Auch wenn der große Vorteil des Kooperationsverhaltens im Medical Training genau darin liegt, dass der Hund uns durch sein Verhalten zeigen kann, wenn er eine Pause braucht oder überfordert ist, sollte unser Ziel immer sein, nur Manipulationen am Hund durchzuführen, die dieser entspannt tolerieren kann. Man kann sich die Anwendung des Kooperationsverhaltens wie ein Frage-und-Antwort-Spiel vorstellen.
Dabei stellen wir dem Hund die Frage: „Kannst du das Kooperationsverhalten zeigen, während ich XY mit dir tue?“ Bei gut aufgebautem Medical Training sollte die Antwort des Hundes so oft wie möglich ein klares „Ja!“ sein.

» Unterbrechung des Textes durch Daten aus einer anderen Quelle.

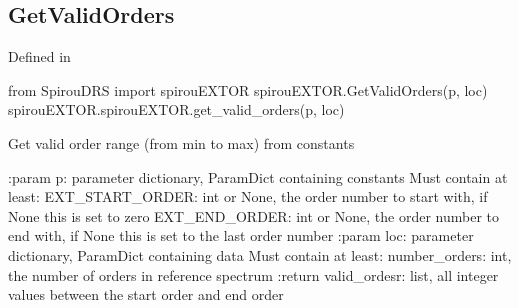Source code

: 
\noindent\begin{minipage}{\textwidth}
\subsection{GetValidOrders}

Defined in \spirouEXTOR{}
\begin{pythonbox}
from SpirouDRS import spirouEXTOR
spirouEXTOR.GetValidOrders(p, loc)
spirouEXTOR.spirouEXTOR.get_valid_orders(p, loc)
\end{pythonbox}

\begin{pythondocstring}
Get valid order range (from min to max) from constants

:param p: parameter dictionary, ParamDict containing constants
    Must contain at least:
        EXT_START_ORDER: int or None, the order number to start with, if
                         None this is set to zero
        EXT_END_ORDER: int or None, the order number to end with, if None
                       this is set to the last order number
:param loc: parameter dictionary, ParamDict containing data
        Must contain at least:
            number_orders: int, the number of orders in reference spectrum
:return valid_ordesr: list, all integer values between the start order and
                      end order
\end{pythondocstring}
\end{minipage}



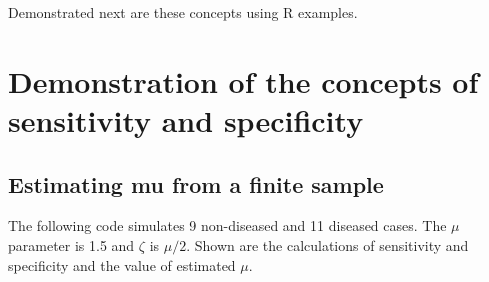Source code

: \documentclass[
]{book}
\newenvironment{Shaded}{\begin{snugshade}}{\end{snugshade}}
\newcommand{\CharTok}[1]{\textcolor[rgb]{0.31,0.60,0.02}{#1}}
\newcommand{\CommentTok}[1]{\textcolor[rgb]{0.56,0.35,0.01}{\textit{#1}}}
\newcommand{\DecValTok}[1]{\textcolor[rgb]{0.00,0.00,0.81}{#1}}
\newcommand{\FloatTok}[1]{\textcolor[rgb]{0.00,0.00,0.81}{#1}}
\newcommand{\KeywordTok}[1]{\textcolor[rgb]{0.13,0.29,0.53}{\textbf{#1}}}
\newcommand{\NormalTok}[1]{#1}
\newcommand{\OperatorTok}[1]{\textcolor[rgb]{0.81,0.36,0.00}{\textbf{#1}}}
\newcommand{\StringTok}[1]{\textcolor[rgb]{0.31,0.60,0.02}{#1}}
\begin{document}
Demonstrated next are these concepts using R examples.

\hypertarget{binary-task-model-sensitivity-specificity-demo}{%
\section{Demonstration of the concepts of sensitivity and specificity}\label{binary-task-model-sensitivity-specificity-demo}}

\hypertarget{estimating-mu-from-a-finite-sample}{%
\subsection{Estimating mu from a finite sample}\label{estimating-mu-from-a-finite-sample}}

The following code simulates 9 non-diseased and 11 diseased cases. The \(\mu\) parameter is 1.5 and \(\zeta\) is \(\mu/2\). Shown are the calculations of sensitivity and specificity and the value of estimated \(\mu\).

\begin{Shaded}
\end{Shaded}
\end{document}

Diese Antwort gibt der Hund durch das entspannte Halten des Kooperationsverhaltens.
Jedes „Nein“ des Hundes (also Unterbrechen des Kooperationsverhaltens) sollte beim Menschen für Aufmerksamkeit sorgen – gegebenenfalls sollten wir etwas an unserem Training verändern, um das gemeinsame Medical Training für den Hund entspannter, leichter und/oder lohnenswerter zu machen.